#### [INFORMATION SHOWN]
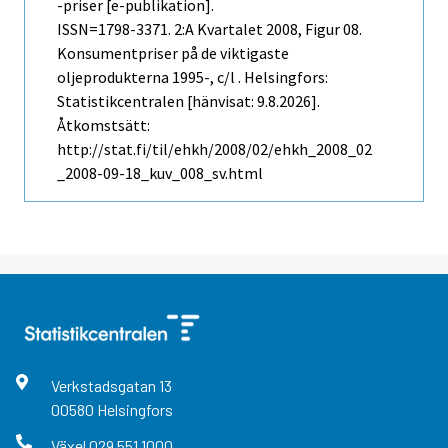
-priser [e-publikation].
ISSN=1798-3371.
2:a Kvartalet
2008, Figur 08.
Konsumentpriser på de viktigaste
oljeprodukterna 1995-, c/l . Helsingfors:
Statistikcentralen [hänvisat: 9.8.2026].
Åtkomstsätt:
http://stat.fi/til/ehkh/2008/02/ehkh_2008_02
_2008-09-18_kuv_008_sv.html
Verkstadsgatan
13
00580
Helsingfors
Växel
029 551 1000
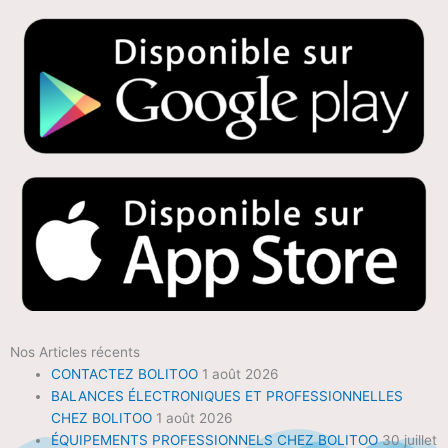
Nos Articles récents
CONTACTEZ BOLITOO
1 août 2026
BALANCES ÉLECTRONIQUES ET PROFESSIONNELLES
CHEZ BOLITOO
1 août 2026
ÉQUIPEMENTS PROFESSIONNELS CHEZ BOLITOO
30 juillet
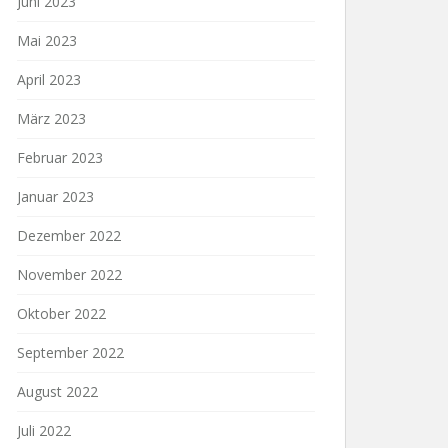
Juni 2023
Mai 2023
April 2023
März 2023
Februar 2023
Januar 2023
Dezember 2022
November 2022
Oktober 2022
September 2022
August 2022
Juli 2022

#### [ACTIVITY]
In full and without any pictures, print the listing above exactly.

#### [OUTPUT BELOW]
-priser [e-publikation].
ISSN=1798-3371.
2:a Kvartalet
2008, Figur 08.
Konsumentpriser på de viktigaste
oljeprodukterna 1995-, c/l . Helsingfors:
Statistikcentralen [hänvisat: 9.8.2026].
Åtkomstsätt:
http://stat.fi/til/ehkh/2008/02/ehkh_2008_02
_2008-09-18_kuv_008_sv.html
Verkstadsgatan
13
00580
Helsingfors
Växel
029 551 1000
Nos Articles récents
CONTACTEZ BOLITOO
1 août 2026
BALANCES ÉLECTRONIQUES ET PROFESSIONNELLES
CHEZ BOLITOO
1 août 2026
ÉQUIPEMENTS PROFESSIONNELS CHEZ BOLITOO
30 juillet
Juni 2023
Mai 2023
April 2023
März 2023
Februar 2023
Januar 2023
Dezember 2022
November 2022
Oktober 2022
September 2022
August 2022
Juli 2022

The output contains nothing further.